Arten von Experimenten
Bezogen auf die experimentellen Untersuchungen, die üblicherweise mit schulischen Mitteln durchgeführt werden, lassen sich folgende Arten von Experimenten unterscheiden:
(1) Experimente zur Bestimmung einer physikalischen Größe
Das Ziel solcher Experimente besteht in der Regel darin, den Wert einer Stoffkonstanten, einer Naturkonstanten oder einer anderen physikalischen Größe möglichst genau zu bestimmen.
Beispiele dafür sind die Bestimmung der Fallbeschleunigung mittels der Fallgesetze oder mithilfe eines Fadenpendels, die Bestimmung der Schmelzwärme eines Stoffes, die Bestimmung des Wirkungsgrades eines Transformators oder die Bestimmung der Geschossgeschwindigkeit.
(2) Experimente zur Untersuchung des Zusammenhangs zwischen zwei physikalischen Größen
Das Ziel solcher Experimente ist es, einen funktionalen Zusammenhang zwischen zwei Größen zu ermitteln, wobei in der Regel die eine Größe verändert wird und registriert wird, wie sich die zweite Größe dadurch ändert.
Beispiele dafür ist sind die Untersuchung der Abhängigkeit der Schwingungsdauer eines Fadenpendels von der Pendellänge, die Abhängigkeit des elektrischen Widerstands eines Thermistors von der Temperatur oder die Abhängigkeit des Wirkungsgrades eines Transformators von der Belastung.
(3) Experimente zur Bestätigung physikalischer Zusammenhänge
Dabei geht es häufig um die Bestätigung von bekannten Gesetzen, es können aber auch theoretisch abgeleitete Zusammenhänge, Hypothesen oder Prognosen sein, die der experimentellen Bestätigung bedürfen.
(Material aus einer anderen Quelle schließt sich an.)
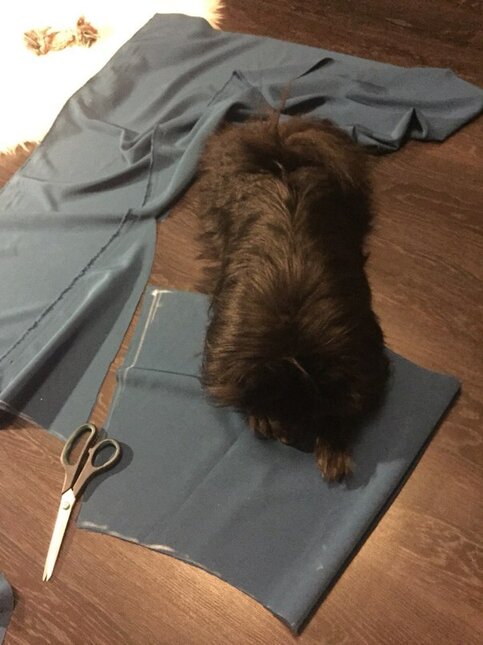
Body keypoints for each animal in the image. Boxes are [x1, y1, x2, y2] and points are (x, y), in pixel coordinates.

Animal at [193, 114, 389, 480]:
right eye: (274, 405)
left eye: (310, 412)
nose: (287, 437)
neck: (292, 340)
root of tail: (282, 158)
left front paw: (333, 452)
Beispiele für solche Experimente sind die experimentelle Bestätigung des newtonsches Grundgesetzes, die Bestätigung, dass die Projektion einer gleichförmigen Kreisbewegung eine harmonische Schwingung ist oder dass die theoretisch hergeleitete Gleichung für die Spannung an einem belasteten Potenziometer richtig ist.